Repeat the listing beneath this line exactly, keeping every character.

** EXERCISE DATA **
────

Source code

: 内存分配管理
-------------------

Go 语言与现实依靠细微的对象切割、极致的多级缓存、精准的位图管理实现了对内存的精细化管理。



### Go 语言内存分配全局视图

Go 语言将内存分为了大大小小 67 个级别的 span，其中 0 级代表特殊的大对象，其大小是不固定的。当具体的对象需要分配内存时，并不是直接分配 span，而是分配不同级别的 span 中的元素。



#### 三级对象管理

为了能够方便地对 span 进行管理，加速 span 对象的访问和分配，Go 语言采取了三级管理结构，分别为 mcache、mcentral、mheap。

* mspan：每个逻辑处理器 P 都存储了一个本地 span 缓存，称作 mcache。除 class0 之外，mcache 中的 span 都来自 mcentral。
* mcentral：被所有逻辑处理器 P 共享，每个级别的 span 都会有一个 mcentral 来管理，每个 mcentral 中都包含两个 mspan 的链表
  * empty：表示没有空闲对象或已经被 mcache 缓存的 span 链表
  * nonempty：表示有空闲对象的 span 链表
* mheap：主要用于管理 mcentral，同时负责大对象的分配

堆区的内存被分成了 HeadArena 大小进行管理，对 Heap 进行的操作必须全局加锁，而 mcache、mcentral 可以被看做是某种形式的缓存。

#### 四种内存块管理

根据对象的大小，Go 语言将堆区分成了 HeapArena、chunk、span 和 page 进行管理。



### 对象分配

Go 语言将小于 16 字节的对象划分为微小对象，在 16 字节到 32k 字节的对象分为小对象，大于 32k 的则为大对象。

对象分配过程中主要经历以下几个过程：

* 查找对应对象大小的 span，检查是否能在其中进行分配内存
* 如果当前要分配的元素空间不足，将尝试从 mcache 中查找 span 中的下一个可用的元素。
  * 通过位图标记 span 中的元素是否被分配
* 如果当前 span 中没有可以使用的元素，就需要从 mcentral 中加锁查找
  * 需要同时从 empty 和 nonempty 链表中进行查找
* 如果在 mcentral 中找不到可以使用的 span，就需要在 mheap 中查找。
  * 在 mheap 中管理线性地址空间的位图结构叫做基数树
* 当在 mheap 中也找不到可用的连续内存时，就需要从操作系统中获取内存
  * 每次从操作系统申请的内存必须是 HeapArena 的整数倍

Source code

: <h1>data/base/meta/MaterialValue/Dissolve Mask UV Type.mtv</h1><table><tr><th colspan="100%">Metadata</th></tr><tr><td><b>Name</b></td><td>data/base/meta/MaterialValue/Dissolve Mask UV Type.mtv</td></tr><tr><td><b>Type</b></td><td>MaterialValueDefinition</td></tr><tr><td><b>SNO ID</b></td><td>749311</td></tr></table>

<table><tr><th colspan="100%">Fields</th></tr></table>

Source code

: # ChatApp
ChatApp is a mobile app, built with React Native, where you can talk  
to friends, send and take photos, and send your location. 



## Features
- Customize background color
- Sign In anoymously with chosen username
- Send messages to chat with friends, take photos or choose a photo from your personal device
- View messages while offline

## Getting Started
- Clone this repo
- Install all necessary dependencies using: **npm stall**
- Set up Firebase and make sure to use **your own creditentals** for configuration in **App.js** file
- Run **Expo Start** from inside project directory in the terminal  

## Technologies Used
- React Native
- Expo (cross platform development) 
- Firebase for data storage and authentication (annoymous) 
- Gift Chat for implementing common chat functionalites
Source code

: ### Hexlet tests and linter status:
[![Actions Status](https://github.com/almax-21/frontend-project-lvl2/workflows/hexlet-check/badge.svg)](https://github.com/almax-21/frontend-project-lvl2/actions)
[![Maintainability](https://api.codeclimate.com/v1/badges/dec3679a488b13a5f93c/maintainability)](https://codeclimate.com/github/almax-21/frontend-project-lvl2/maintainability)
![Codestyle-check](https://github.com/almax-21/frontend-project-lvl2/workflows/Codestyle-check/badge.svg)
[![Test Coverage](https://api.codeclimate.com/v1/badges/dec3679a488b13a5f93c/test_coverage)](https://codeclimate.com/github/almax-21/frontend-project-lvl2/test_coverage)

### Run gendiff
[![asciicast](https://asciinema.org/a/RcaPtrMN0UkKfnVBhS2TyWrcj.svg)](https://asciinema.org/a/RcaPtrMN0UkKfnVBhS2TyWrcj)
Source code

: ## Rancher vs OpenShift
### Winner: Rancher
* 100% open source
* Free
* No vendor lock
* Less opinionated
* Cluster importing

────

** RESPONSE AREA **
Source code

: 内存分配管理
-------------------

Go 语言与现实依靠细微的对象切割、极致的多级缓存、精准的位图管理实现了对内存的精细化管理。



### Go 语言内存分配全局视图

Go 语言将内存分为了大大小小 67 个级别的 span，其中 0 级代表特殊的大对象，其大小是不固定的。当具体的对象需要分配内存时，并不是直接分配 span，而是分配不同级别的 span 中的元素。



#### 三级对象管理

为了能够方便地对 span 进行管理，加速 span 对象的访问和分配，Go 语言采取了三级管理结构，分别为 mcache、mcentral、mheap。

* mspan：每个逻辑处理器 P 都存储了一个本地 span 缓存，称作 mcache。除 class0 之外，mcache 中的 span 都来自 mcentral。
* mcentral：被所有逻辑处理器 P 共享，每个级别的 span 都会有一个 mcentral 来管理，每个 mcentral 中都包含两个 mspan 的链表
  * empty：表示没有空闲对象或已经被 mcache 缓存的 span 链表
  * nonempty：表示有空闲对象的 span 链表
* mheap：主要用于管理 mcentral，同时负责大对象的分配

堆区的内存被分成了 HeadArena 大小进行管理，对 Heap 进行的操作必须全局加锁，而 mcache、mcentral 可以被看做是某种形式的缓存。

#### 四种内存块管理

根据对象的大小，Go 语言将堆区分成了 HeapArena、chunk、span 和 page 进行管理。



### 对象分配

Go 语言将小于 16 字节的对象划分为微小对象，在 16 字节到 32k 字节的对象分为小对象，大于 32k 的则为大对象。

对象分配过程中主要经历以下几个过程：

* 查找对应对象大小的 span，检查是否能在其中进行分配内存
* 如果当前要分配的元素空间不足，将尝试从 mcache 中查找 span 中的下一个可用的元素。
  * 通过位图标记 span 中的元素是否被分配
* 如果当前 span 中没有可以使用的元素，就需要从 mcentral 中加锁查找
  * 需要同时从 empty 和 nonempty 链表中进行查找
* 如果在 mcentral 中找不到可以使用的 span，就需要在 mheap 中查找。
  * 在 mheap 中管理线性地址空间的位图结构叫做基数树
* 当在 mheap 中也找不到可用的连续内存时，就需要从操作系统中获取内存
  * 每次从操作系统申请的内存必须是 HeapArena 的整数倍

Source code

: <h1>data/base/meta/MaterialValue/Dissolve Mask UV Type.mtv</h1><table><tr><th colspan="100%">Metadata</th></tr><tr><td><b>Name</b></td><td>data/base/meta/MaterialValue/Dissolve Mask UV Type.mtv</td></tr><tr><td><b>Type</b></td><td>MaterialValueDefinition</td></tr><tr><td><b>SNO ID</b></td><td>749311</td></tr></table>

<table><tr><th colspan="100%">Fields</th></tr></table>

Source code

: # ChatApp
ChatApp is a mobile app, built with React Native, where you can talk  
to friends, send and take photos, and send your location. 



## Features
- Customize background color
- Sign In anoymously with chosen username
- Send messages to chat with friends, take photos or choose a photo from your personal device
- View messages while offline

## Getting Started
- Clone this repo
- Install all necessary dependencies using: **npm stall**
- Set up Firebase and make sure to use **your own creditentals** for configuration in **App.js** file
- Run **Expo Start** from inside project directory in the terminal  

## Technologies Used
- React Native
- Expo (cross platform development) 
- Firebase for data storage and authentication (annoymous) 
- Gift Chat for implementing common chat functionalites
Source code

: ### Hexlet tests and linter status:
[![Actions Status](https://github.com/almax-21/frontend-project-lvl2/workflows/hexlet-check/badge.svg)](https://github.com/almax-21/frontend-project-lvl2/actions)
[![Maintainability](https://api.codeclimate.com/v1/badges/dec3679a488b13a5f93c/maintainability)](https://codeclimate.com/github/almax-21/frontend-project-lvl2/maintainability)
![Codestyle-check](https://github.com/almax-21/frontend-project-lvl2/workflows/Codestyle-check/badge.svg)
[![Test Coverage](https://api.codeclimate.com/v1/badges/dec3679a488b13a5f93c/test_coverage)](https://codeclimate.com/github/almax-21/frontend-project-lvl2/test_coverage)

### Run gendiff
[![asciicast](https://asciinema.org/a/RcaPtrMN0UkKfnVBhS2TyWrcj.svg)](https://asciinema.org/a/RcaPtrMN0UkKfnVBhS2TyWrcj)
Source code

: ## Rancher vs OpenShift
### Winner: Rancher
* 100% open source
* Free
* No vendor lock
* Less opinionated
* Cluster importing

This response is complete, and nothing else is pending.